Em alinhamento com esse quadro de referência estratégico, e com o propósito de potenciar a competitividade do destino Portugal por via da aposta no reforço da sua notoriedade internacional, a Resolução do Conselho de Ministros n.º 76/2021, de 16 de junho, veio incluir, num dos seus pilares de atuação, o objetivo de captação de eventos internacionais, inscrevendo, entre as suas ações prioritárias, a criação do Programa Portugal Events.
Em face de um enquadramento internacional cada vez mais competitivo e global, que obriga, pelos inúmeros desafios e oportunidades que comporta, à prossecução de estratégias ativas de promoção da imagem externa de Portugal, pretende-se com o presente regulamento robustecer o atual contexto de captação de eventos de projeção internacional, de modo a gerar maiores níveis de atratividade, potenciar a escala da internacionalização e garantir vantagens competitivas e efeitos multiplicadores suscetíveis de concorrer para o desenvolvimento económico e para a valorização e coesão territorial.
Pretende-se, do mesmo modo, assegurar um quadro mais favorável para a realização de eventos que, podendo não ter projeção internacional, ainda assim contribuam para dinamizar as economias locais, em particular nos territórios de baixa densidade, deste modo contribuindo para a coesão económica e social do território.
É, pois, com estes objetivos que se aprova o sistema de incentivos Portugal Events, com a missão de dinamizar as economias locais, assim como de reforçar a visibilidade e a notoriedade de Portugal e das suas regiões à escala global, valorizando os seus ativos e recursos, nomeadamente os que são capazes de acentuar as diferenças competitivas das regiões e do País.

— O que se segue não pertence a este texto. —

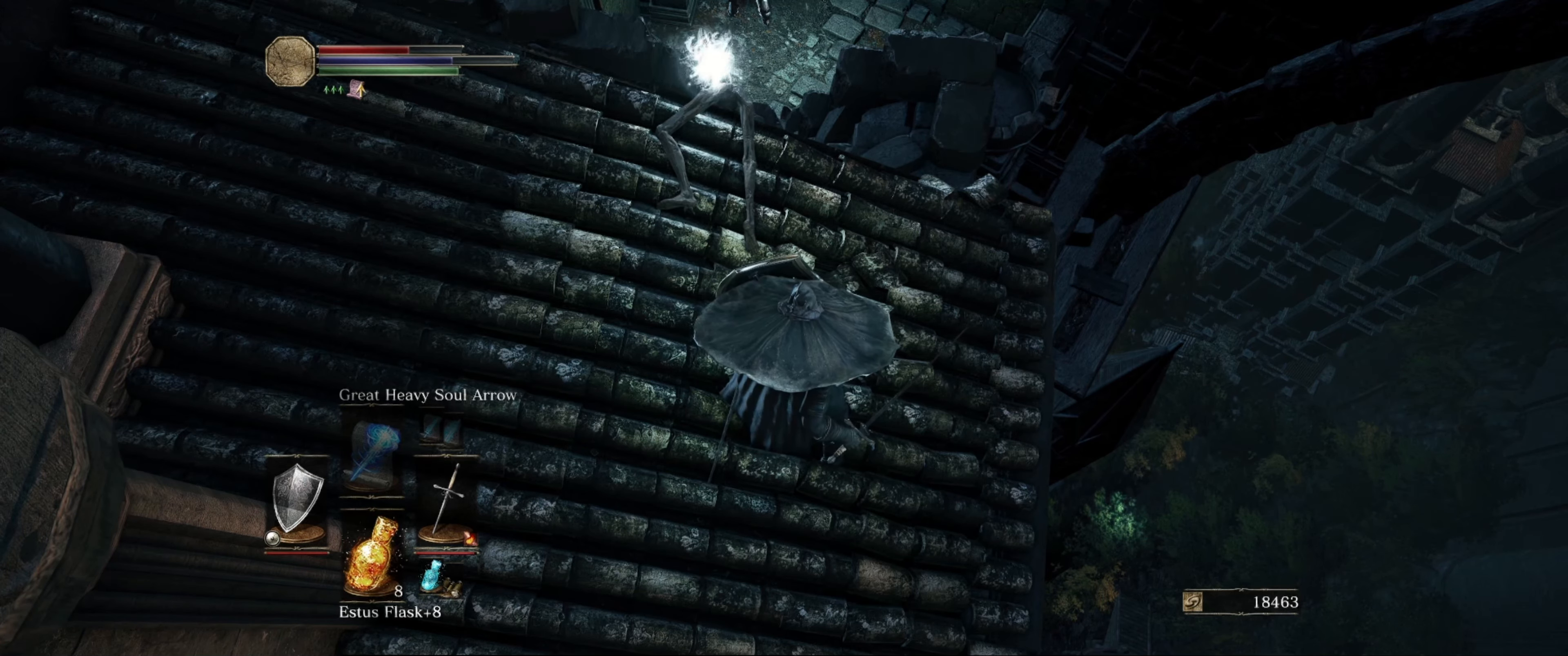
{"buttons": ["L1"], "left_stick": "center", "right_stick": "center", "events": []}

O Decreto-Lei n.º 6/2015, de 8 de janeiro, que procede à aprovação do enquadramento nacional dos sistemas de incentivos às empresas, define as condições e as regras a observar na criação de sistemas de incentivos aplicáveis às empresas no território do continente, regulando ainda as especificidades dos sistemas de incentivos às empresas.

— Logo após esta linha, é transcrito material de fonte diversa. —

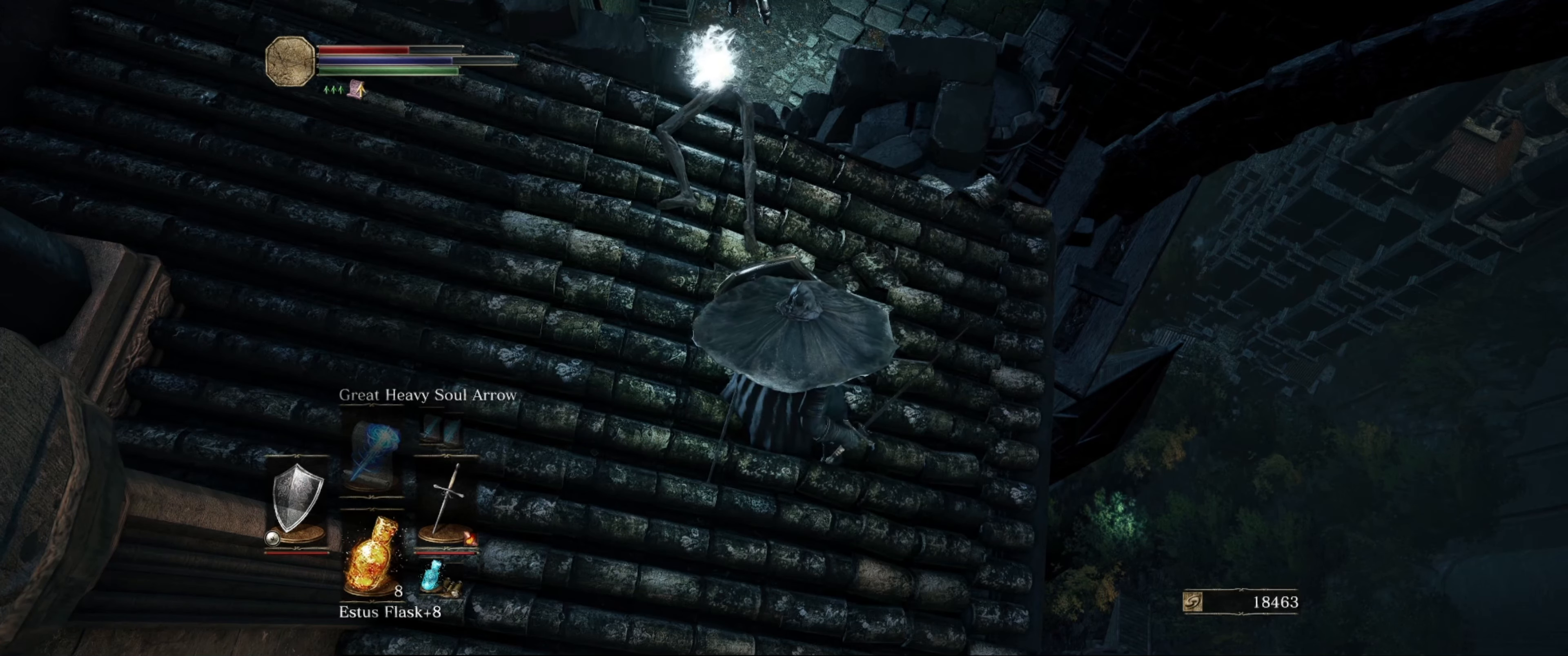
{"buttons": ["L1"], "left_stick": "center", "right_stick": "center", "events": []}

O Regulamento, aprovado em anexo à presente portaria, respeita as normas do Regulamento (UE) n.º 651/2014, da Comissão, de 16 de junho de 2014, que declara certas categorias de auxílio compatíveis com o mercado interno, em aplicação dos artigos 107.º e 108.º do Tratado, o «Regulamento Geral de Isenção por Categoria» (RGIC), na sua atual redação, bem como o Regulamento (UE) n.º 1407/2013 de 18 de dezembro de 2013, relativo à aplicação dos artigos 107.º e 108.º do Tratado sobre o Funcionamento da União Europeia aos auxílios de minimis, na sua redação atual (Regulamento de minimis).

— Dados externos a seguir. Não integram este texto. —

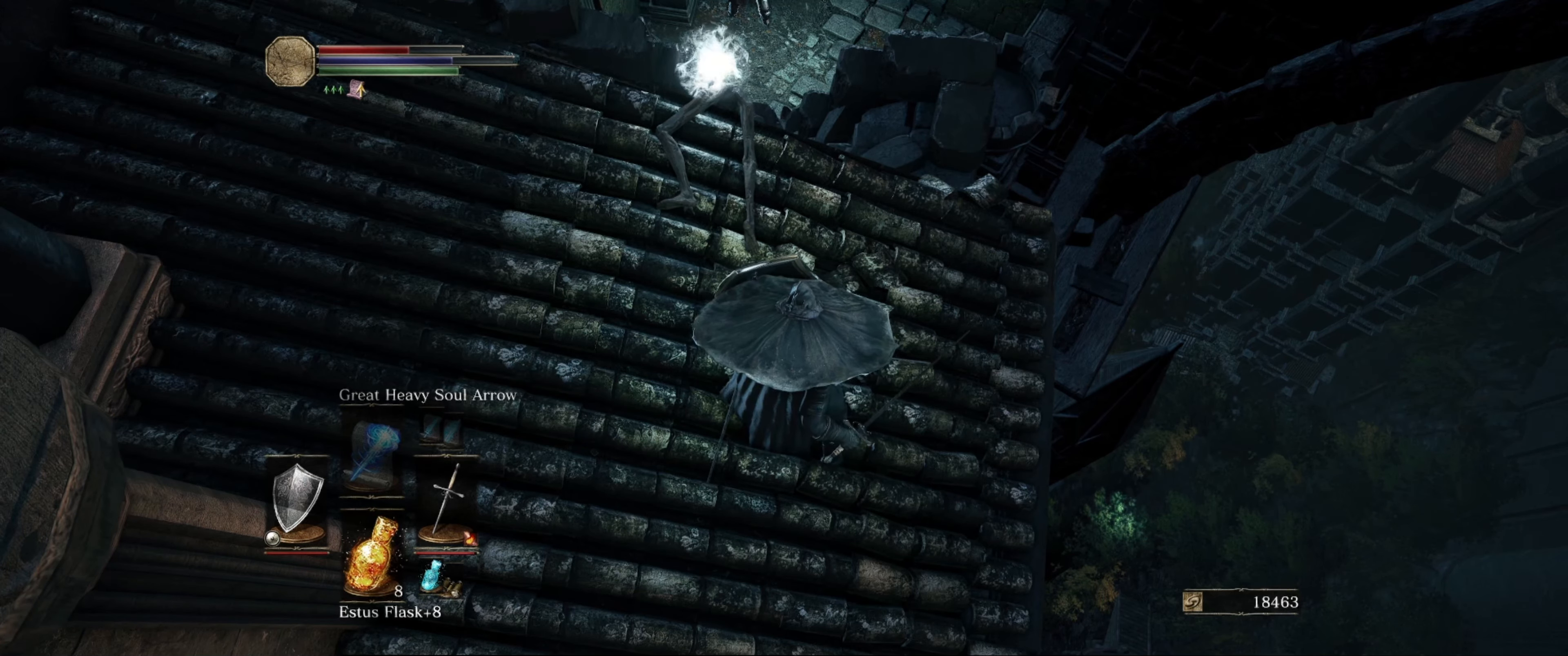
{"buttons": ["L1"], "left_stick": "center", "right_stick": "down-left", "events": [[67, "right_stick", "right"], [217, "right_stick", "center"], [500, "right_stick", "down-left"]]}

Neste contexto, o Regulamento que cria o sistema de incentivos Portugal Events abrange como domínio de intervenção, de entre os previstos no artigo 8.º do Decreto-Lei n.º 6/2015, de 8 de janeiro, o da inovação e competitividade empresarial.
Foi ouvida a Comissão Técnica dos Sistemas de Incentivos, a que se refere o Decreto-Lei n.º 6/2015, de 8 de janeiro, a qual emitiu parecer favorável.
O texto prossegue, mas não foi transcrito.